▸ **AIM OF THE EXERCISE**: Rewrite the entries in the stretch from the line containing "On Tuesday, where" through the line containing "1:00 PM -- exactly on the 1 PM line." as a two-column CSV with the headers entry and answer, one row per entry. Put each text and its answer in a single quoted field apiece, with line breaks replaced by spaces.

Start of MATERIAL SHOWN

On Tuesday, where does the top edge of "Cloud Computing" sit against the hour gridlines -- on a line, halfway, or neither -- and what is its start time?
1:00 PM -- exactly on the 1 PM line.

End of MATERIAL SHOWN
Start of MATERIAL SHOWN

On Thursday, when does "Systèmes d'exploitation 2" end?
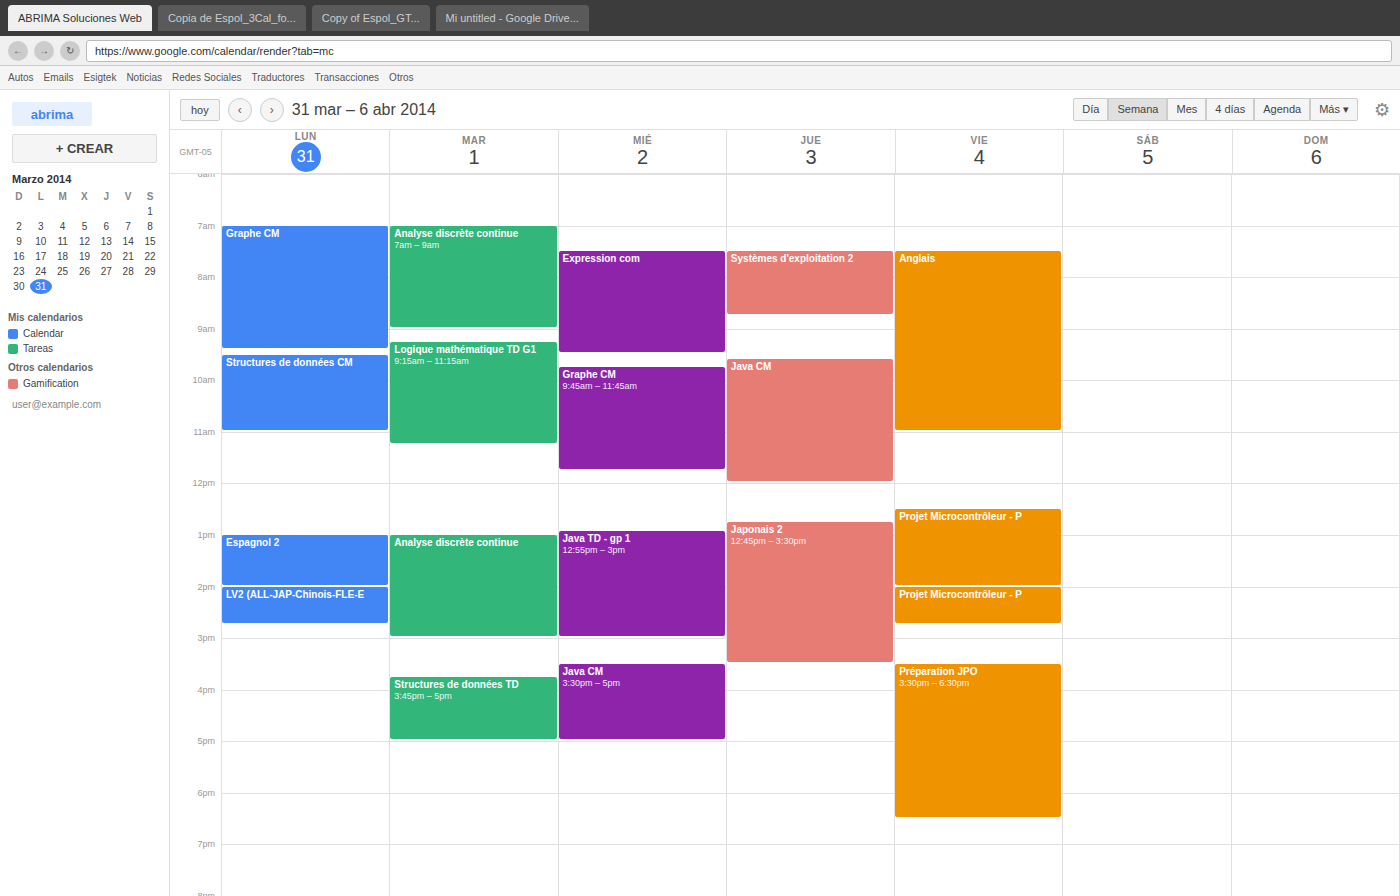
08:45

End of MATERIAL SHOWN
Start of MATERIAL SHOWN

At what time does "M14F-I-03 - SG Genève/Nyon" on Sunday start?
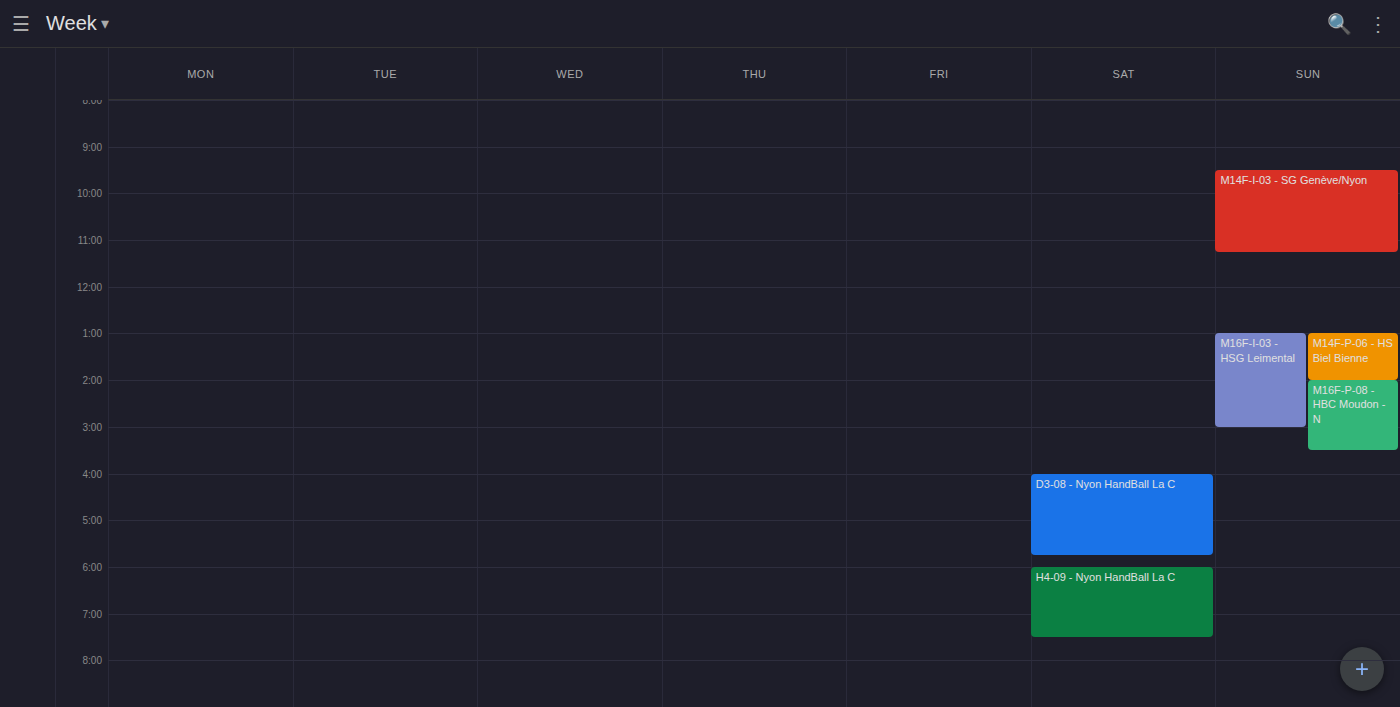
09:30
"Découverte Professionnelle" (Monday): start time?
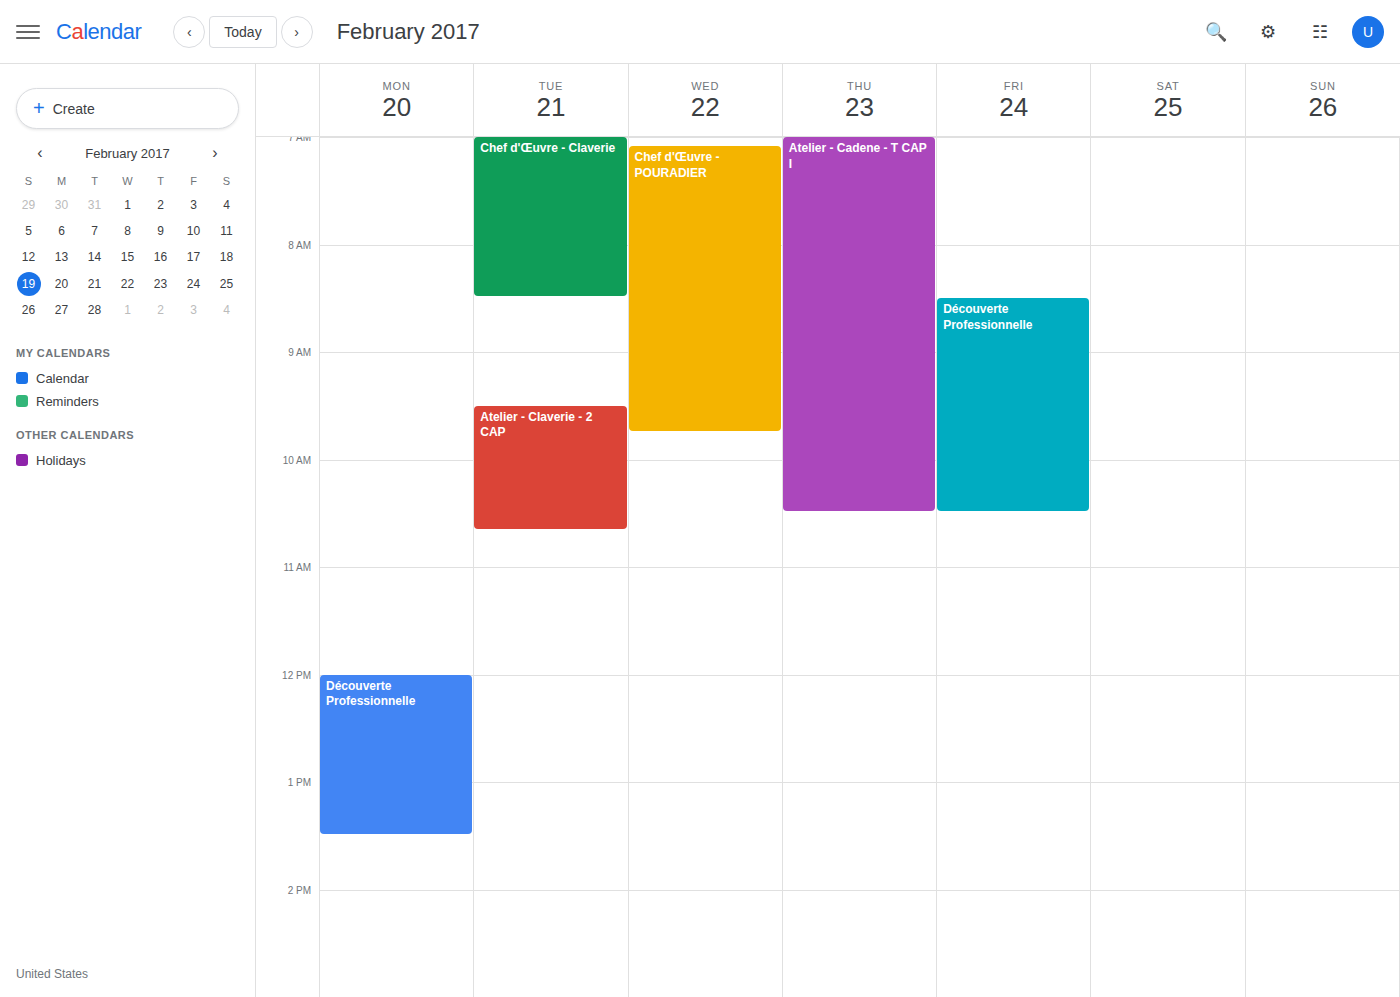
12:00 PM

End of MATERIAL SHOWN

▸ **WRITTEN ANSWER**:
entry,answer
"On Tuesday, where does the top edge of ""Cloud Computing"" sit against the hour gridlines -- on a line, halfway, or neither -- and what is its start time?","1:00 PM -- exactly on the 1 PM line."